Despite its great depth, Cadamosto Seamount appears to be capable of large explosive eruptions. Tephra layers attributed to Cadamosto Seamount are about 40,000 and 17,000 years old. These eruptions produced a minimum volume of 0.12 km3 and 0.21 km3 tephra, respectively, equivalent of category 4 on the volcanic explosivity index. The eruptions dispersed volcanic ash over areas of 3100 km2 and 3850 km2, respectively, through submarine volcanic ash plumes.

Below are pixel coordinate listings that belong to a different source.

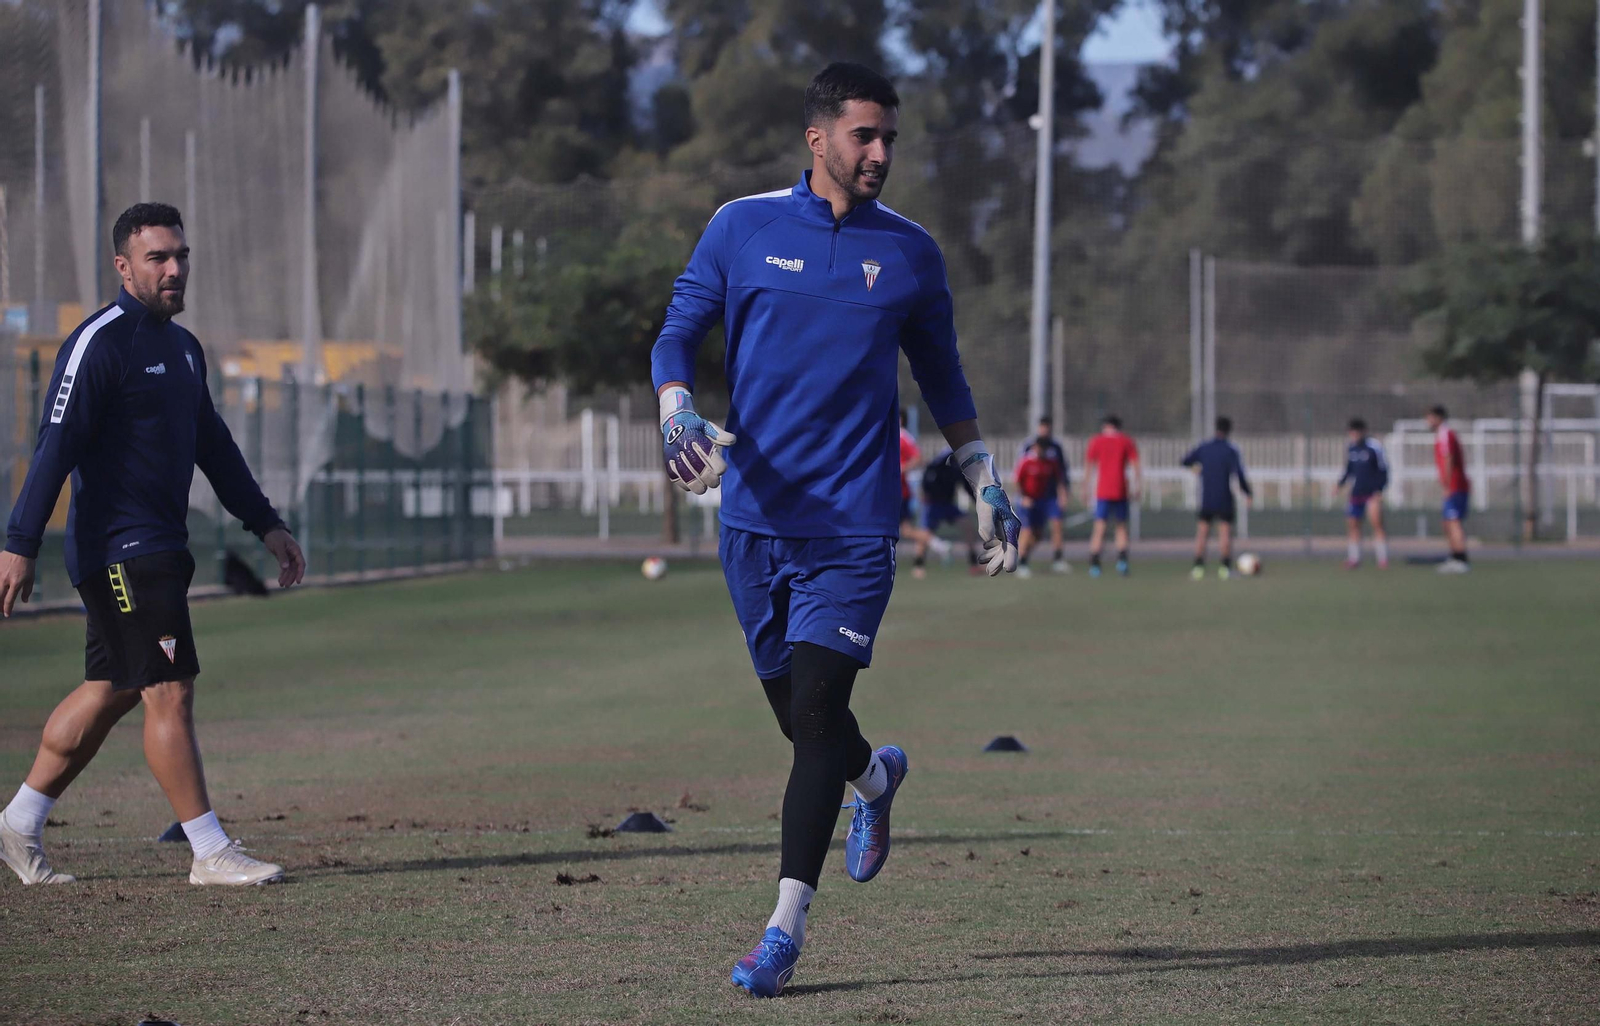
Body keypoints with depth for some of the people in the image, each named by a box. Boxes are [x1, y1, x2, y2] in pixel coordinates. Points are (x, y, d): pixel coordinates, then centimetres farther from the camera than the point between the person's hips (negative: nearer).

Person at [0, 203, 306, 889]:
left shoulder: (182, 348, 17)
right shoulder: (100, 342, -12)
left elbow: (213, 445, 25)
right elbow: (55, 445, -18)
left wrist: (266, 524, 21)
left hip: (160, 549, 9)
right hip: (119, 547, -9)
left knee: (109, 693, 12)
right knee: (170, 690, -10)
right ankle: (209, 853, -8)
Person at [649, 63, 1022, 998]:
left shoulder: (910, 253, 7)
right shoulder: (743, 228, 4)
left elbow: (943, 378, 18)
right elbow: (678, 336, 6)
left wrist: (987, 488, 17)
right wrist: (681, 420, -13)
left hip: (855, 523, -1)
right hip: (756, 517, 1)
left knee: (815, 714, -13)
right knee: (797, 715, 10)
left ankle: (786, 929, -13)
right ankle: (875, 779, 46)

There is no indication of historical activity but Cadamosto Seamount is the most seismically active seamount on the Cape Verde Rise. During the 21st century, earthquakes with intensities of over have been recorded at Cadamosto Seamount. The seismic activity may be related to the movement of magma in dykes, a magmatic system spanning Cadamosto, Brava and Fogo, and to a normal fault system between Brava and Cadamosto Seamount. The volcanic activity at Cadamosto Seamount may presage the future formation of a new island there. This might take up to 100,000 years.

== Life ==

Coral gardens and sponges grow on Cadamosto Seamount and are populated by crabs, fish and other animals. Several separate communities have been identified: The first is dominated by porifera with subordinate shrimp and octocorals, the second is mostly cnidarians with octocorals and scleractinians, the third is formed by coral gardens made up of scleractinians, the fourth by ophiuroids, the fifth consists of populations of sponges and octocorals and the sixth of brittle stars; the same study predicted the occurrences of other communities also on Cadamosto. The diversity is driven by different nutrient availabilities on the northern and southern side of Cadamosto.